[EXTRACT TO READ]
Bridget, I am so sorry.

I have an idea what it's like. I was working for a university hospital in the days when I wore heels. I slipped and fell and broke a bone in my foot ... right in front of Admission's!

I was in a cast for what seemed like forever. I could have been out on compensation for weeks. However, I told my boss that if he paid cab fare for me, I would come into work instead. At first, he thought that might be too expensive ... but, then realized it was a lot cheaper than hiring a temp and training someone else! 

It was in the heat of summer when this happened to me. I was single and lived in an apartment that did not have air-conditioning. I was told that I couldn't take a shower because the cast couldn't get wet. I tried to wrap the cast in plastic wrap a few weeks later ... because I really wanted to cool off in the shower. Needless to say, I had to have a new cast put on.

I am guessing the casts today are much better. 

I will pray that your husband has a speedy recovery with no complications. Again, I am so sorry this happened to him. Hugs for you, Bridget.


----------



## sherry (Jan 4, 2013)

Bridget, I'm so sorry for your DH's accident! Sending love and light for full recovery!


----------



## Summergirl73 (Sep 18, 2011)

[LIST OF TASKS]
[A] In the forum thread, what did the first writer ask the boss to pay for in exchange for coming into work?
[B] List every name or username that appears in the forum thread.

[DATA EXTRACTS]
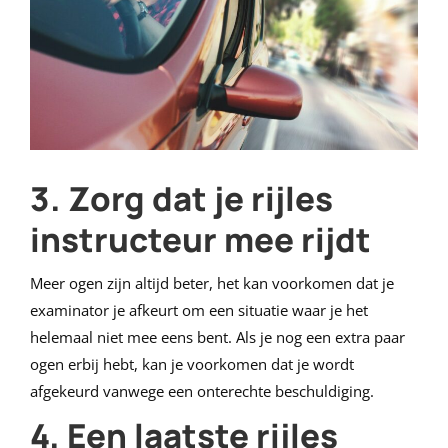
3. Zorg dat je rijles
instructeur mee rijdt
Meer ogen zijn altijd beter, het kan voorkomen dat je
examinator je afkeurt om een situatie waar je het
helemaal niet mee eens bent. Als je nog een extra paar
ogen erbij hebt, kan je voorkomen dat je wordt
afgekeurd vanwege een onterechte beschuldiging.
4. Een laatste rijles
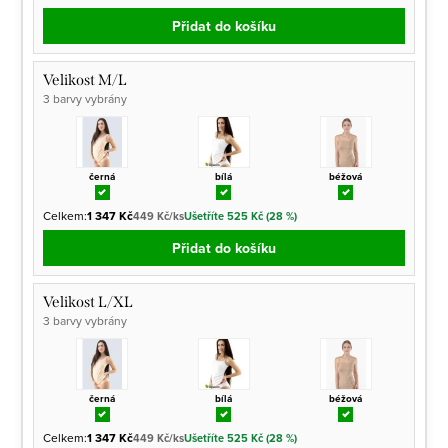
Přidat do košíku
Velikost M/L
3 barvy vybrány
černá
bílá
béžová
Celkem:
1 347 Kč
449 Kč/ks
Ušetříte 525 Kč (28 %)
Přidat do košíku
Velikost L/XL
3 barvy vybrány
černá
bílá
béžová
Celkem:
1 347 Kč
449 Kč/ks
Ušetříte 525 Kč (28 %)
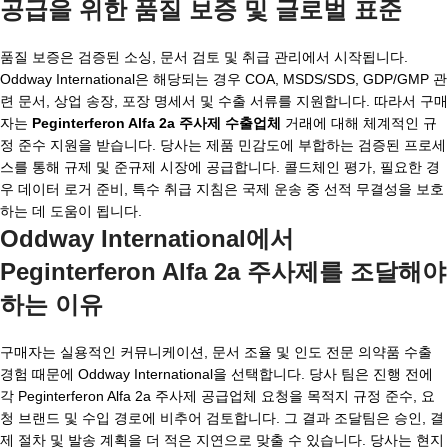
공급을 위한 품질 보증 및 글로벌 표준
품질 보증은 검증된 소싱, 문서 검토 및 취급 관리에서 시작됩니다.
Oddway International은 해당되는 경우 COA, MSDS/SDS, GDP/GMP 관
련 문서, 상업 송장, 포장 명세서 및 수출 서류를 지원합니다. 따라서 구매
자는
Peginterferon Alfa 2a 주사제 수출업체
거래에 대해 체계적인 규
정 준수 지원을 받습니다. 당사는 제품 민감도에 부합하는 검증된 프로세
스를 통해 규제 및 준규제 시장에 공급합니다. 콜드체인 평가, 필요한 경
우 데이터 로거 준비, 특수 취급 지침은 국제 운송 중 선적 무결성을 보호
하는 데 도움이 됩니다.
Oddway International에서
Peginterferon Alfa 2a 주사제를 조달해야
하는 이유
구매자는 실용적인 커뮤니케이션, 문서 조율 및 인도 전문 의약품 수출
경험 때문에 Oddway International을 선택합니다. 당사 팀은 진행 전에
각 Peginterferon Alfa 2a 주사제 공급업체 요청을 목적지 규정 준수, 요
청 브랜드 및 수입 경로에 비추어 검토합니다. 그 결과 조달팀은 승인, 결
제 절차 및 발송 계획을 더 적은 지연으로 맞출 수 있습니다. 당사는 현지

[SOLUTIONS TO THE EXERCISE]
[A] Cab fare.

[B] Bridget, sherry, Summergirl73